Une sentinelle poignardée

Toujours en France, un agent de sécurité a été agressé à Brest une nuit d'août 2020 par un homme qui voulait entrer dans un bar sans masque.

Après qu'on lui a refusé l'entrée, l'homme est parti avant de revenir une trentaine de minutes plus tard devant le bar, assénant des coups de couteau au visage de la victime. La victime n'a eu la vie sauve que grâce à l'intervention des clients.

La sentinelle a été opérée en urgence pour une grave blessure à l'œil. L'assaillant a été arrêté et présenté à un juge d'instruction. Il était connu des services de police avait admis être l'auteur de l'agression, rapporte Paris Match.

Une infirmière rouée de coups

Le 12 août 2020, une infirmière de 30 ans de l'hôpital de Ville-Evrard, à Neuilly-sur-Marne, a été violemment agressée dans un bus par trois jeunes hommes, dont deux adolescents de 16 ans, à qui elle demandait de porter un masque.

Les agresseurs avaient été présentés à un juge des enfants qui avait aussitôt requis leur placement en détention provisoire pour "violences aggravées".

D'autres agressions

Plusieurs autres employés ont été agressés pour avoir voulu appliquer les mesures contre le coronavirus.

La presse américaine mentionne aussi le cas de deux hommes qui se sont vu refuser l'entrée dans un magasin californien pour avoir refusé de porter des masques. L'un d'eux aurait frappé un employé, lui cassant le bras.

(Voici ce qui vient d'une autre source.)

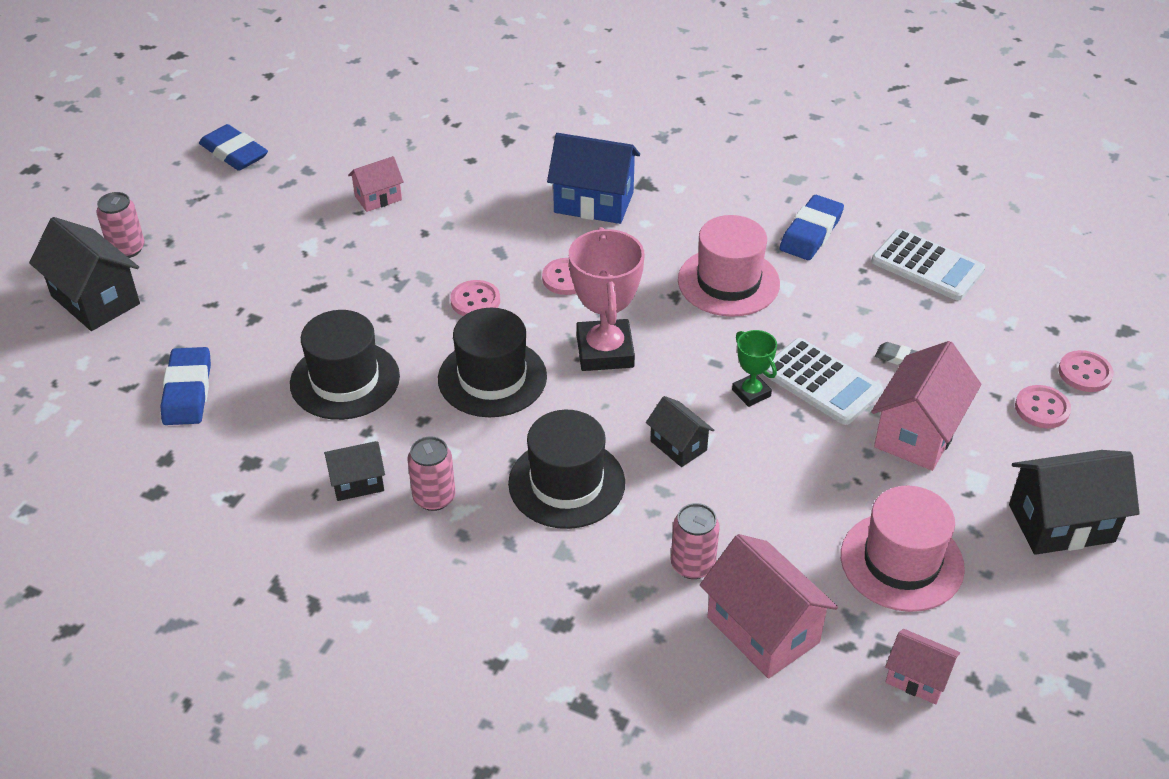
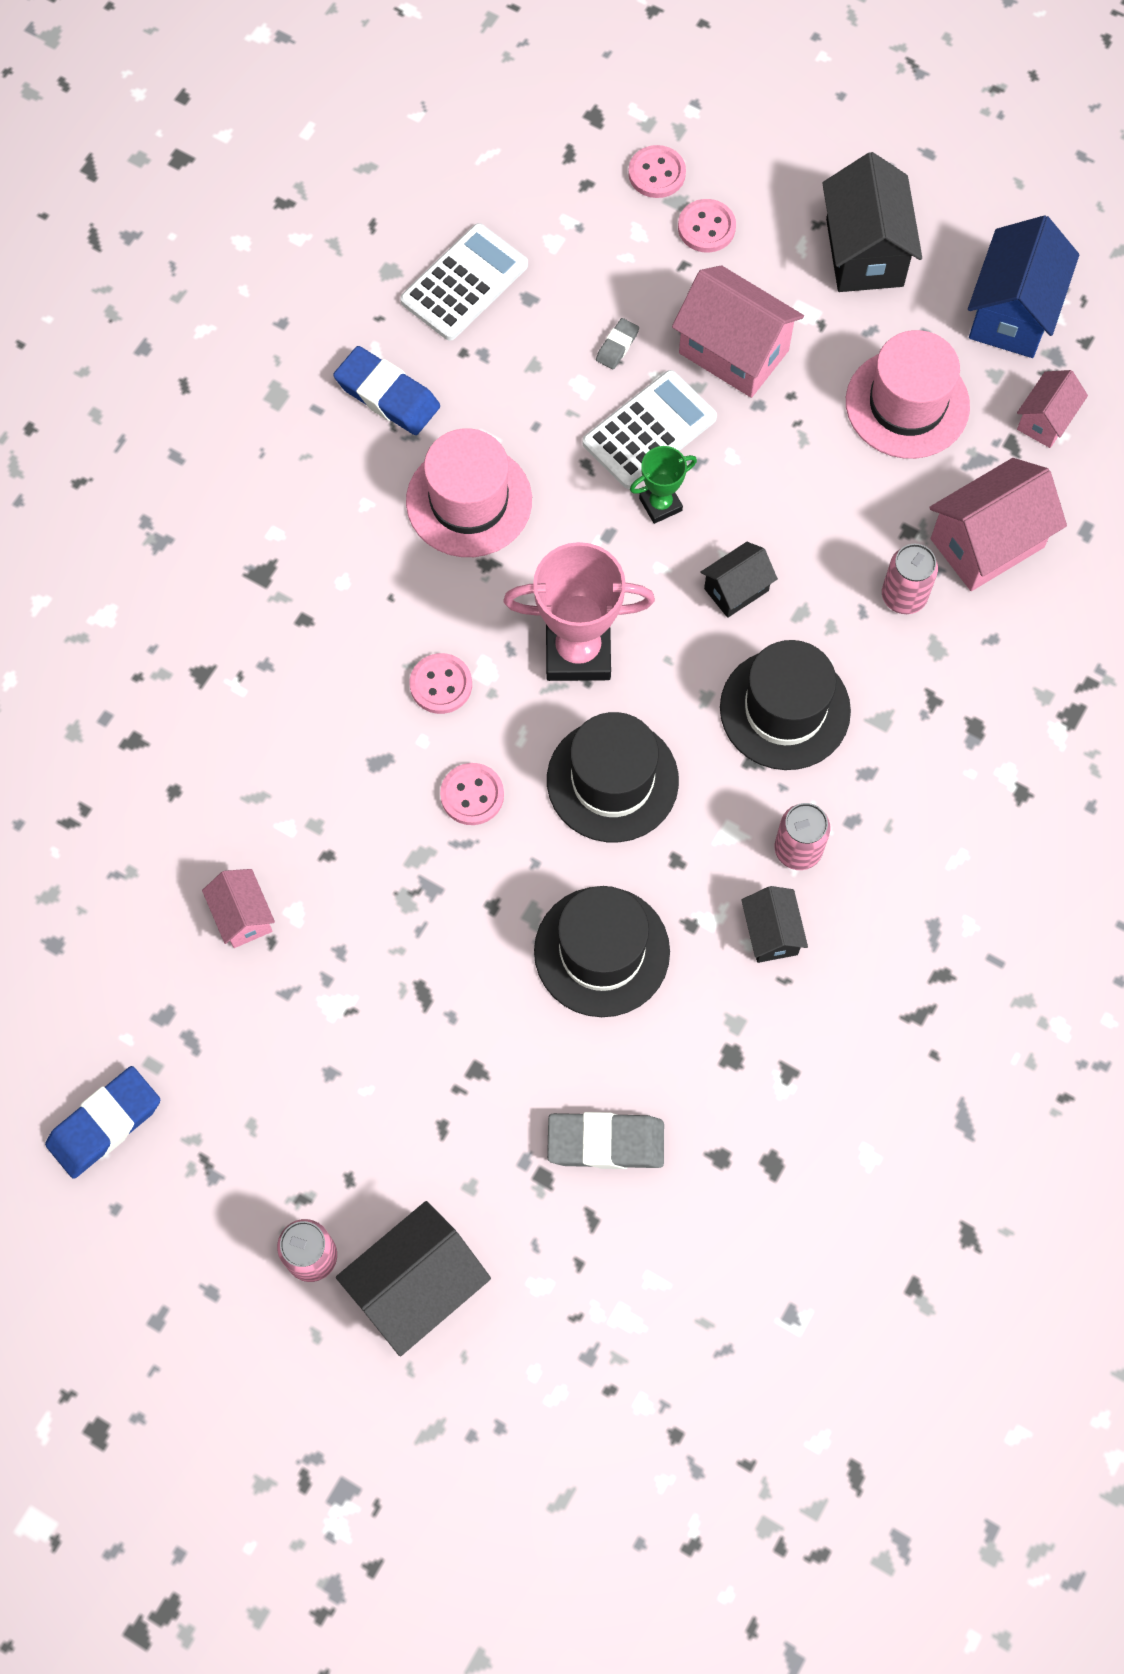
camera: 85 degrees left, 25 degrees up
blue eraser [160,347,211,425] -> grey eraser [547,1112,664,1169]
blue house [547,133,640,224] -> blue house moved to [968,215,1079,358]

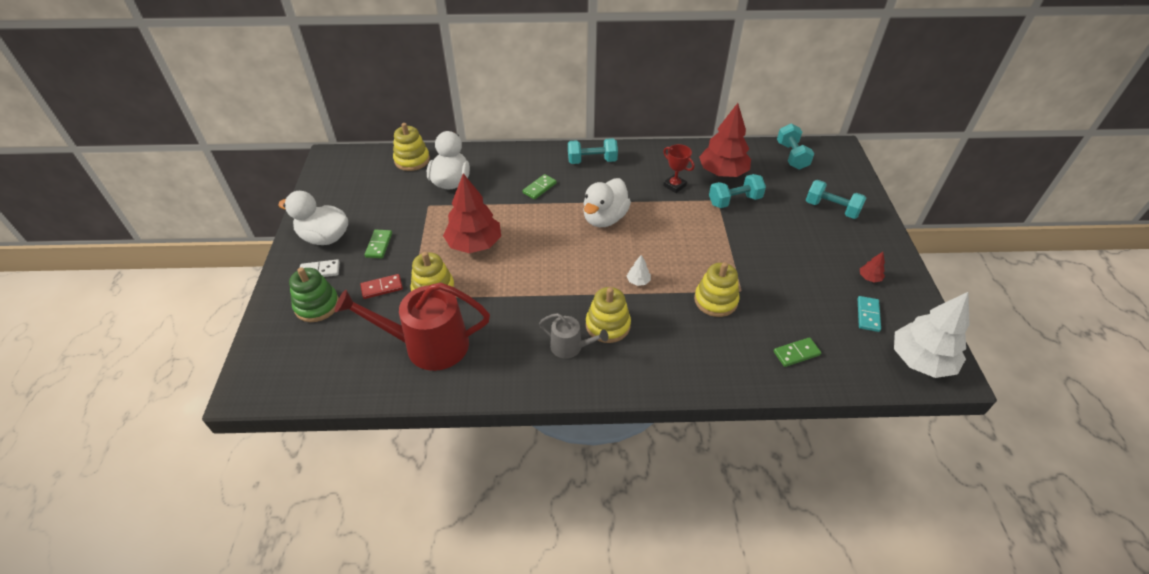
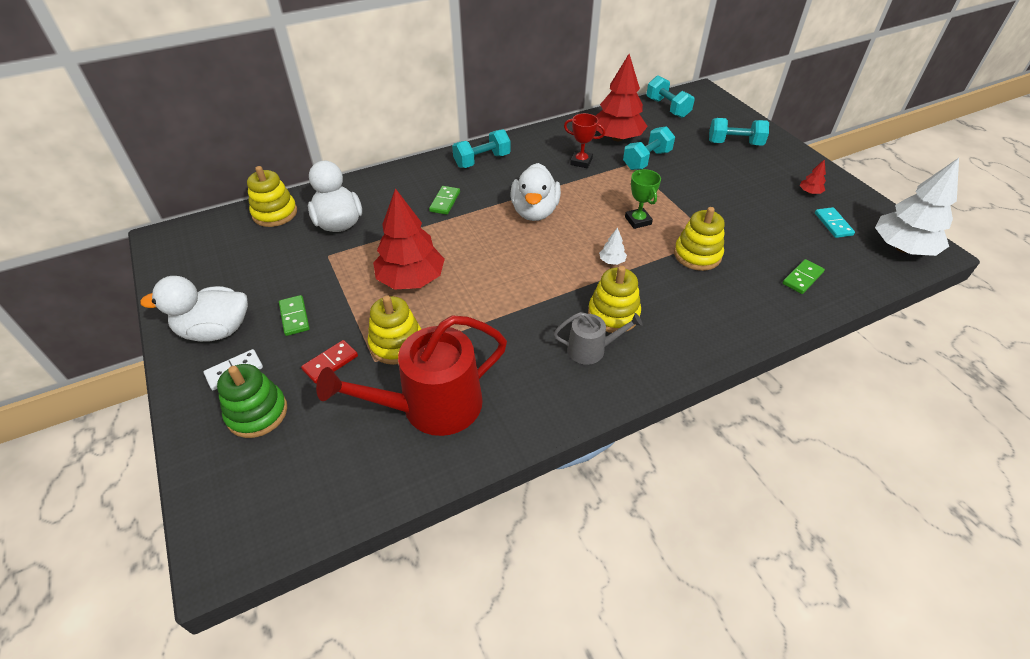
camera: 25 degrees left, 0 degrees up
none -> green trophy [625,169,661,229]

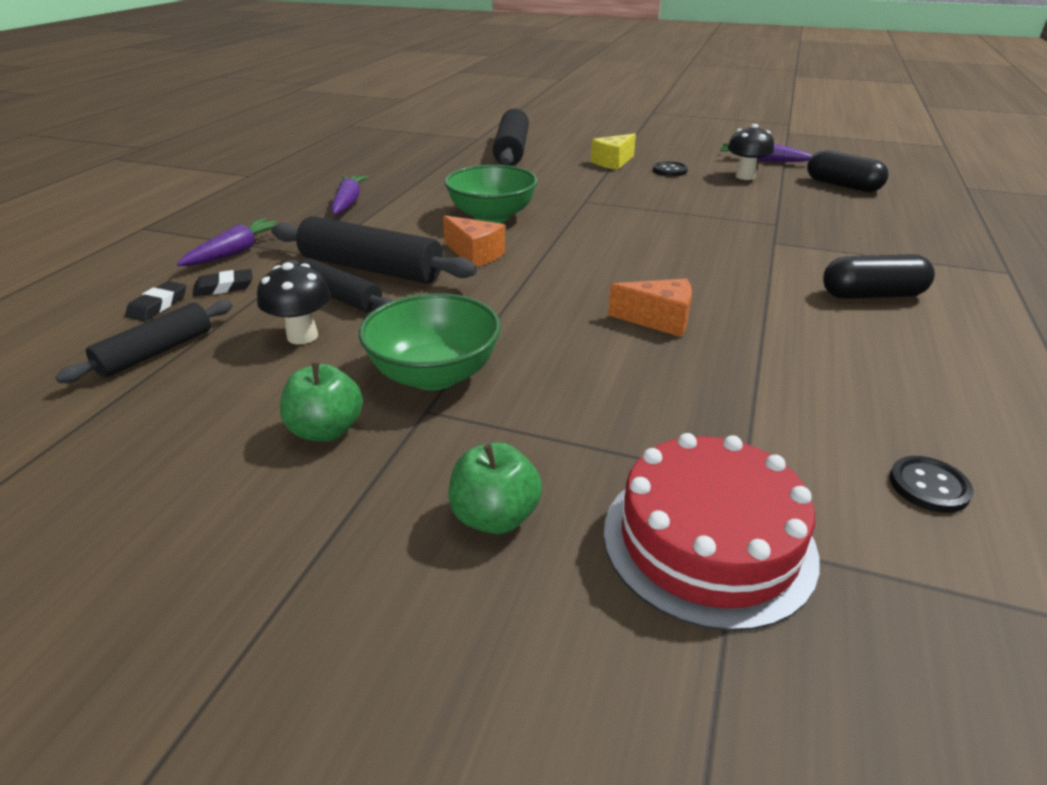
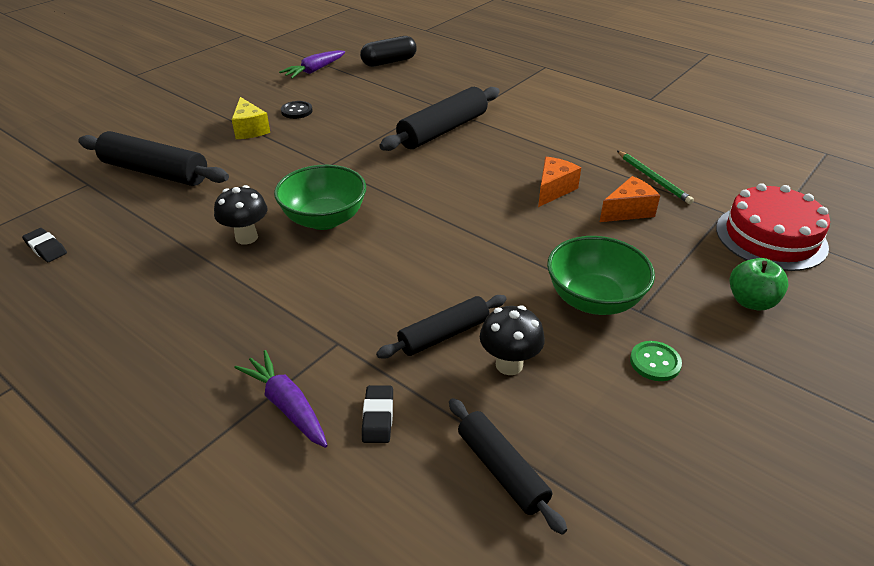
camera: 70 degrees left, 5 degrees up
black eraser [125,281,186,321] -> black eraser moved to [22,228,67,262]
black rolling pin [271,216,477,284] -> black rolling pin moved to [379,87,500,151]
green apple [280,362,363,442] -> green button [630,341,682,381]
purple carrot [331,175,368,215] -> none
orange cheese [443,215,505,267] -> orange cheese moved to [600,176,660,222]
black mushroom [728,124,774,180] -> black mushroom moved to [214,185,267,244]
black capsule [823,254,935,299] -> none
black button [889,456,973,513] -> none
none -> green pencil [617,151,694,204]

BuzzFeed News rapporte qu'un homme a été inculpé en Pennsylvanie pour avoir frappé un commis de magasin à plusieurs reprises au visage après que ce dernier lui a dit de porter un masque.

"Le meilleur et le pire"

"Le problème avec les pandémies, en particulier le COVID-19, c'est qu'elles font ressortir les extrêmes. Nous avions le meilleur chez les gens et le pire", a déclaré Steven Taylor, auteur du livre 2019 The Psychology of Pandemics et professeur de psychiatrie à l'Université canadienne de la Colombie-Britannique, cité par BuzzFeed News.